Who can say with absolute honesty that they feel safe in their work space? Safe here meaning, being comfortable to trust and be open and vulnerable with others. There are many obstacles, traps and hurdles, real or perceived, that make life in the work world quite intimidating. Not that we would ever admit to this, though. That would call for us to be vulnerable.
Diversity, which used to mean race, religion and culture, now has so many layers and is so much more difficult to deal with, especially when we don’t feel comfortable talking to each other openly. Every time we open our mouths to say something, have an opinion or, heaven forbid, disagree, it has the potential to blow up – badly.
The economic and political climate has drawn the strings of tension even more taut. Stress and anxiety levels are ramped up with concerns about job security (an oxymoron in current times), ever increasing prices of everything, and the roller coaster energy and power worries.
With all our competing interpersonal and personal concerns feeling safe is not an easy box to tick. When we don’t feel safe the antennae are up, the mayday signal starts to beep, and our entire system is on alert to fight or flee. Or freeze.
Conflicts will occur in this situation. It is almost inevitable. It is also human, useful and can result in deeper connection once the misunderstandings have been cleared.
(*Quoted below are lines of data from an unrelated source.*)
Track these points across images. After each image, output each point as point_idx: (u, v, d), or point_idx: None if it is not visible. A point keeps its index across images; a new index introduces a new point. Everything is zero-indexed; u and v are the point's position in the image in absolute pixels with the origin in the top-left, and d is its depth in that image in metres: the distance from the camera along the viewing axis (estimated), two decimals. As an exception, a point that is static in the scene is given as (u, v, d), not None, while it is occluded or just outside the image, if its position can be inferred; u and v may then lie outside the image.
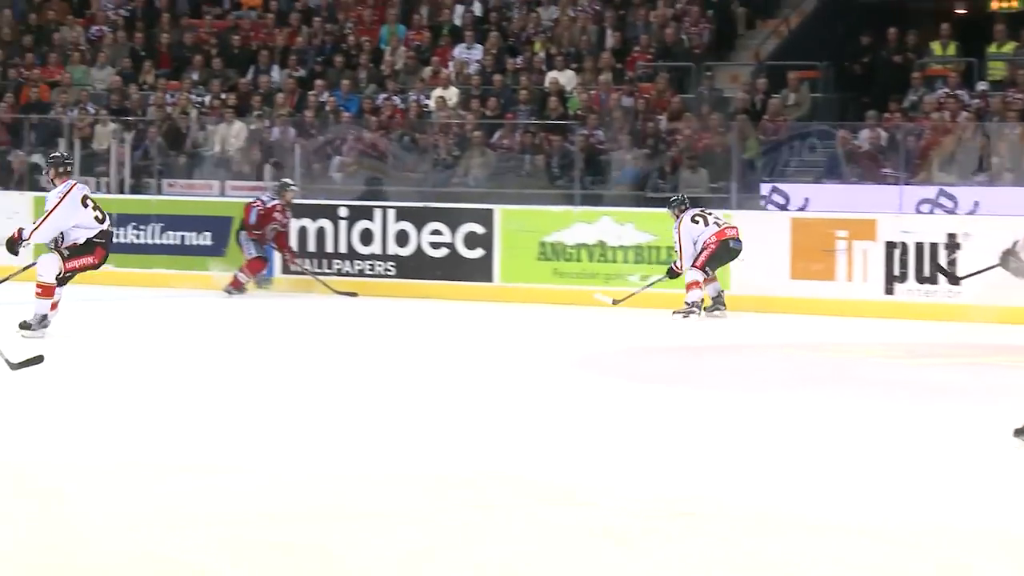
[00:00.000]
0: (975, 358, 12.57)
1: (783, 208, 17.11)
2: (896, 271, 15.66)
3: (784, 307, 15.67)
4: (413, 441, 7.94)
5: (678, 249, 15.51)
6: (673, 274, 15.66)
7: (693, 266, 15.47)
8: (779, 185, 17.36)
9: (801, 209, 16.93)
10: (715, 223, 15.63)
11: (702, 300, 15.59)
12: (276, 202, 17.35)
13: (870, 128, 17.68)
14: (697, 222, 15.59)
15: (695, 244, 15.46)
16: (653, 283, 15.99)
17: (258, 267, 17.51)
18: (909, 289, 15.48)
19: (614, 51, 20.69)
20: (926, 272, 15.24)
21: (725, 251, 15.66)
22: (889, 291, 15.66)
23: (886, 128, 17.76)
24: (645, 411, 9.24)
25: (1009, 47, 19.19)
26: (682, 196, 15.97)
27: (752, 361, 11.31)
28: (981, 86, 18.59)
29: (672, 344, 11.54)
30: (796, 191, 17.25)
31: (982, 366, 12.20)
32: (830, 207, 16.91)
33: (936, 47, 19.61)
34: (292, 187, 17.63)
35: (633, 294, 15.83)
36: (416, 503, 6.27)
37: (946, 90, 18.26)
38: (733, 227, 15.74)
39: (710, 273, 15.61)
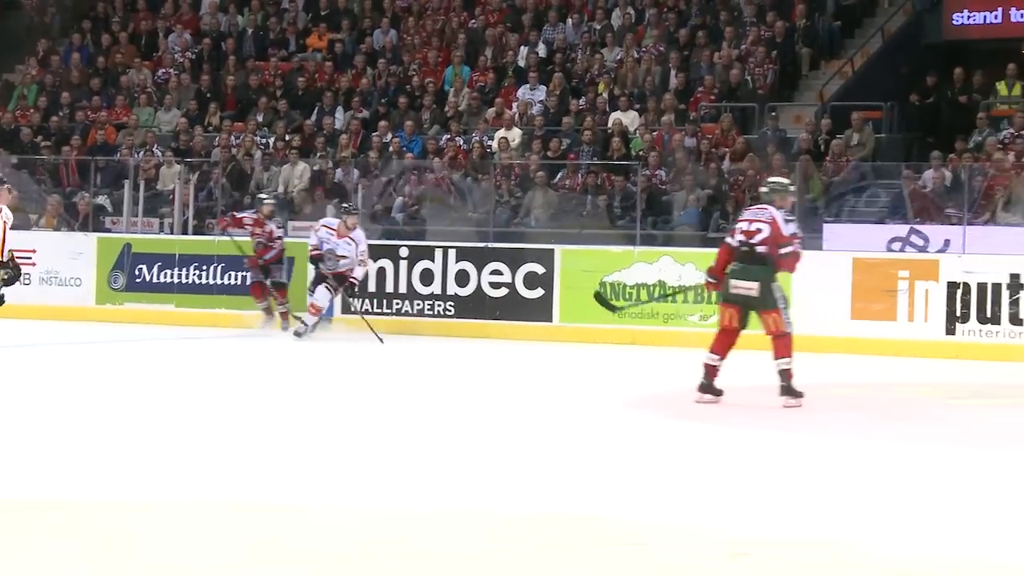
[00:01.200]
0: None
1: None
2: (958, 311, 15.52)
3: (844, 347, 15.54)
4: (465, 480, 7.89)
5: (352, 254, 16.64)
6: (345, 280, 16.75)
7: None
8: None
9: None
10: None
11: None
12: (247, 214, 17.81)
13: (934, 168, 17.53)
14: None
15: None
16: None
17: (256, 292, 17.76)
18: (971, 330, 15.33)
19: (677, 92, 20.70)
20: (988, 313, 15.07)
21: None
22: (950, 331, 15.52)
23: (951, 168, 17.61)
24: (698, 451, 9.16)
25: (1075, 87, 19.07)
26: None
27: (807, 402, 11.17)
28: (1047, 126, 18.44)
29: (727, 384, 11.41)
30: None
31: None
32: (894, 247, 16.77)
33: (1002, 87, 19.51)
34: (267, 201, 17.90)
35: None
36: (470, 543, 6.21)
37: (1011, 130, 18.14)
38: None
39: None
If, of course, we are open and aware of what is really going on.
If we can remember that we really do need each other, that we are better together, and that how another person reacts is more often about them and therefore not to take it personally, relationships will improve. Being able to take responsibility for our own actions, behaviour and responses and to be okay with getting it wrong sometimes. A sense of humour is a real advantage that goes a long way to support a more robust relationship space.
Smiling more. Yes, even if you are a lawyer, or an accountant, or just part of a staid, stuck up, stuffy corporate. Smiling tells your body and anybody else that can see it, that things are okay. Laugh more, not at, but with, others. Smiling and laughing connects us, relaxes our nervous system and allows us to play a little. An energy of play allows for better collaboration, keener communication and conflict is dealt with on a lighter, less personal level.
Life doesn’t allow for us to stick only with those we are familiar and comfortable with. Work demands we engage with others, lots of different others. Having a spirit of curiosity rather than contractedness, and a willingness to see the humanness in all, could result in some surprising connections, a deeper understanding of our differences and an appreciation of what that diversity offers. After all, we really are better together.